The Central bank of Russia is firmly against the use of cryptocurrencies, especially Bitcoin (BTC), in paying for goods and services.
According to a report by a local news outlet, RIA Novosti today, financial regulators in the country stated that once there is a legislative approval to ban cryptos as a means of payment, they would give the necessary support needed to ensure the policy is carried out in full.
“We support the idea of introducing a ban on digital currencies as a means of payment,” the central bank confirmed.
The bank believes that the anonymous nature of cryptos makes it convenient to be used in conducting illicit activities, such as money laundering, terrorist financing, and other illegal activities.
As per the report, the regulators believe the ban would go a long way to mitigate the number of fraudulent activities perpetrated in the country.
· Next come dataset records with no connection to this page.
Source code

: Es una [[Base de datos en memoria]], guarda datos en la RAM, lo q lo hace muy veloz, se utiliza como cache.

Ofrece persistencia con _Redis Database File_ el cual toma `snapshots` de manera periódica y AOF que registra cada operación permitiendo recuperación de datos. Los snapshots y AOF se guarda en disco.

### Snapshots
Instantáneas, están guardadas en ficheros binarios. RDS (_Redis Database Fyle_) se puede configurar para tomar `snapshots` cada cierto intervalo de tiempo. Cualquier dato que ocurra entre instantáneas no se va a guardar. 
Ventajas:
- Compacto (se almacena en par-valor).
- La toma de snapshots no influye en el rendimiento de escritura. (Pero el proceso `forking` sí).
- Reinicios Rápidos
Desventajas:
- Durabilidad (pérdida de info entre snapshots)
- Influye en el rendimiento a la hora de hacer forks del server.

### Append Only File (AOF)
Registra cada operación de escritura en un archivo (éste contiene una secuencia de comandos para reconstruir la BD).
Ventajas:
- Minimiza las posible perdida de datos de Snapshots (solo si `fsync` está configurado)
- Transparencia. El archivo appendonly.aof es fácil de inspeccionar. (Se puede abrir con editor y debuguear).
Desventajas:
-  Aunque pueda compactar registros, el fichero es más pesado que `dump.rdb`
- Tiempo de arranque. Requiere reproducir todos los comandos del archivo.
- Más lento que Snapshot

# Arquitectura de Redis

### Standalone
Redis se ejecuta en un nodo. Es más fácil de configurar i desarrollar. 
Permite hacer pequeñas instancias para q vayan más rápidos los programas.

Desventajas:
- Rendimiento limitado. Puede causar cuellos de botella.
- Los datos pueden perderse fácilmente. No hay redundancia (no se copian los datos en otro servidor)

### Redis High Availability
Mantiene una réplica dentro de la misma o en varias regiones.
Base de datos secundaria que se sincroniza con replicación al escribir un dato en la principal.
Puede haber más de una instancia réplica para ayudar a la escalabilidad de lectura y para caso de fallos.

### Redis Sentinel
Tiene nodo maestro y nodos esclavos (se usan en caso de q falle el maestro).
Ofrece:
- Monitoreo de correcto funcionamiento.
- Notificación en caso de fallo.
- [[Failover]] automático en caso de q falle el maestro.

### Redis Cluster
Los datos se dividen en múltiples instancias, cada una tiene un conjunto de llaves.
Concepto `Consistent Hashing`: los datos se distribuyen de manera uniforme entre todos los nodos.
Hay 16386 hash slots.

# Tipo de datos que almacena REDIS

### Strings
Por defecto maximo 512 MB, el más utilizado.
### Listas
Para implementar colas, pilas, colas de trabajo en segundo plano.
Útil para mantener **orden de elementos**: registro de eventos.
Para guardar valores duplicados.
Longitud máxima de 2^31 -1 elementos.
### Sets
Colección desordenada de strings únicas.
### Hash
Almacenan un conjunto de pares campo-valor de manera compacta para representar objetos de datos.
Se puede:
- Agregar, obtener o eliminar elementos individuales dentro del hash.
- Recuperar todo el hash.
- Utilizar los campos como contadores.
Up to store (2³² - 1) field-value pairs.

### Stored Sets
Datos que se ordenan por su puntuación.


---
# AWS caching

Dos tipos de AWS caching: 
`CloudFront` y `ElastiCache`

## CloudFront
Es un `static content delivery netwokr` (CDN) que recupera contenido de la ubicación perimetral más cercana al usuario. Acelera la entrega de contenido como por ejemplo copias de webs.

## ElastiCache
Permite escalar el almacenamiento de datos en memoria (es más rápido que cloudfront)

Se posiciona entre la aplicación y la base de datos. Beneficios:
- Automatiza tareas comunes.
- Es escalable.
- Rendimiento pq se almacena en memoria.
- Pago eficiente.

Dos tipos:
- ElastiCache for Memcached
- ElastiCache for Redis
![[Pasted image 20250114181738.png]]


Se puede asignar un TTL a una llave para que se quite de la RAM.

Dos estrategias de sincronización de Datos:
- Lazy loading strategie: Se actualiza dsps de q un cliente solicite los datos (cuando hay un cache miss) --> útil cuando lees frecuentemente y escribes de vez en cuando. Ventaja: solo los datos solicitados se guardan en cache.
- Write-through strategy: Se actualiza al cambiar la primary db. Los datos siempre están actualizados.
Notably, the bank stated that there is a gap between fiat currencies and cryptocurrency while adding that the latter cannot be regarded as a legal tender.
In our opinion, private cryptocurrencies cannot be equated with fiat money and cannot be legal tender
Even though the country’s apex bank claims to be in support of fiat currencies over cryptos, recent reports indicate that the country is only concerned about the Ruble currency, as the bank recently issued a warning to Russian lenders not to conduct any transaction using the Euro.
The bank claimed that conducting financial transactions using the Euro would not contribute to the growth of the Russian economy because of the “negative interest rate environment in the Eurozone.”
This is not the first time the nation is refusing to consider cryptos as legal tender. However, Russia still believes there is a need to regulate its crypto space.
As previously reported, the Russian Finance Ministry plans to regulate the country’s crypto ecosystem, suggesting that these virtual currencies would be classified into three categories – Technical Tokens, Virtual Assets, and Digital Financial Assets.